Bhutan Medicinal Herbs
Historically, Bhutan is known as the ‘Druk Yul’ (the Land of Thunder Dragon). Bhutan is the hub of diverse mysterious zoological and botanical creations. Over 7000 species of vascular plants are reported to have been growing in Bhutan and most of them have medicinal values. Deriving from the prevalence of plentiful medicinal herbs, Bhutan also referred to by the name ‘Menjong’ (Land of the Medicinal Herbs). Thus the firm is privileged to tag the name Dragon Herbs, Bhutan.
The collection, conservation and sustainable utilization of Medicinal and Aromatic Herbs in Bhutan are guided by sound legal frameworks and Acts: Forest Act 1969, Plant Quarantine Act of Bhutan 1993, Forest and Nature Conservation Act 2000 and Biodiversity Act and Framework of Bhutan 2003,2006.
One of the herbal species, widely known as Cordyceps fungus, which grows inside a particular caterpillar, is one of the most popular and highly respected herbs in the world.
Cordyceps are harvested in high Himalayan mountain regions; specifically Bhutan, Tibet, China and Nepal. Grown at an altitude of 3,900 – 5,400 m above sea level during the months of May – July in Bhutan, Cordyceps is a highly valued medicinal herb.

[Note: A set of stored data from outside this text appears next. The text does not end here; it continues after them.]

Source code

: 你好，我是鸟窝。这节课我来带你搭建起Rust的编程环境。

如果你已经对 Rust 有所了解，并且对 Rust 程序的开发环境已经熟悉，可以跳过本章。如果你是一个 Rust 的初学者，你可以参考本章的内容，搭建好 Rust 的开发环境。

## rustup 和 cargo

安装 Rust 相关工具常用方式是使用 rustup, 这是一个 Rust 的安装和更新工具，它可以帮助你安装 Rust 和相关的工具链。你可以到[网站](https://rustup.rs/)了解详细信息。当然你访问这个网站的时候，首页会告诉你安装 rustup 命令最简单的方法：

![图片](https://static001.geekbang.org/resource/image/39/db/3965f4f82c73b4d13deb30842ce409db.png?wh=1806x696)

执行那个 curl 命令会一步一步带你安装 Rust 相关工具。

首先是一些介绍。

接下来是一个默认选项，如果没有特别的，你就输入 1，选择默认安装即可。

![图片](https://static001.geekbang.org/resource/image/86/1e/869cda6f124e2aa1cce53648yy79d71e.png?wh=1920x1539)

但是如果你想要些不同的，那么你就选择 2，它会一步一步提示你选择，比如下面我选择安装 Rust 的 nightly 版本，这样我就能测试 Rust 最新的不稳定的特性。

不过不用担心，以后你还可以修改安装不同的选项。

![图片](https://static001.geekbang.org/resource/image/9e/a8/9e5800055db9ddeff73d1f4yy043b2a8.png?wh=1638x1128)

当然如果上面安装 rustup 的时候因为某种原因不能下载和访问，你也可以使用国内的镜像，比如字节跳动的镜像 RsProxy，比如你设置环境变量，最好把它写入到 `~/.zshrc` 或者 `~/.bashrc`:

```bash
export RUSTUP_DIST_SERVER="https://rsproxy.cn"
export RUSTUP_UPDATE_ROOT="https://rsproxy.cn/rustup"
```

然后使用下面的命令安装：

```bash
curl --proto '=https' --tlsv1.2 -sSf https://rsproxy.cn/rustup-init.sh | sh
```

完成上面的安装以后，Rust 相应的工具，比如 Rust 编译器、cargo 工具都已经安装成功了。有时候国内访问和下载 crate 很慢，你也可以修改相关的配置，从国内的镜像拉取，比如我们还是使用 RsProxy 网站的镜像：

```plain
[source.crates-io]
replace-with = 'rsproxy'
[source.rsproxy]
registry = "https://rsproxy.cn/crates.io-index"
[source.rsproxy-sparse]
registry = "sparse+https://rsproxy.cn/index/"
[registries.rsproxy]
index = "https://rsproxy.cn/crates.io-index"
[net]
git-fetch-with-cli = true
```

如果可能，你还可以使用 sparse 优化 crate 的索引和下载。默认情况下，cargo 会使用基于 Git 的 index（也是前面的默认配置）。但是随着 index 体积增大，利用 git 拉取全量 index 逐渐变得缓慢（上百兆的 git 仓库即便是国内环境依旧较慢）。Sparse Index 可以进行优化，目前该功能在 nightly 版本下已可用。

Considering the high value, some referred to Cordyceps as the gold of the Himalayas and Paradise Herbs.
Cordyceps Sinensis is considered to be “exotic” healers and believed to be “a precious longevity-promoting herb.” It has the immune-boosting capacity and helps in blood circulation. Cordyceps are especially beneficial for people with respiratory, kidney, other ageing-associated diseases and so on.
Known for its unparallel quality, collection of Cordyceps was legalized in the country since 2004 as a main source of income for the highlanders under the Royal edict of His Majesty the Fourth Druk Gyalpo, Jigme Singye Wangchuck.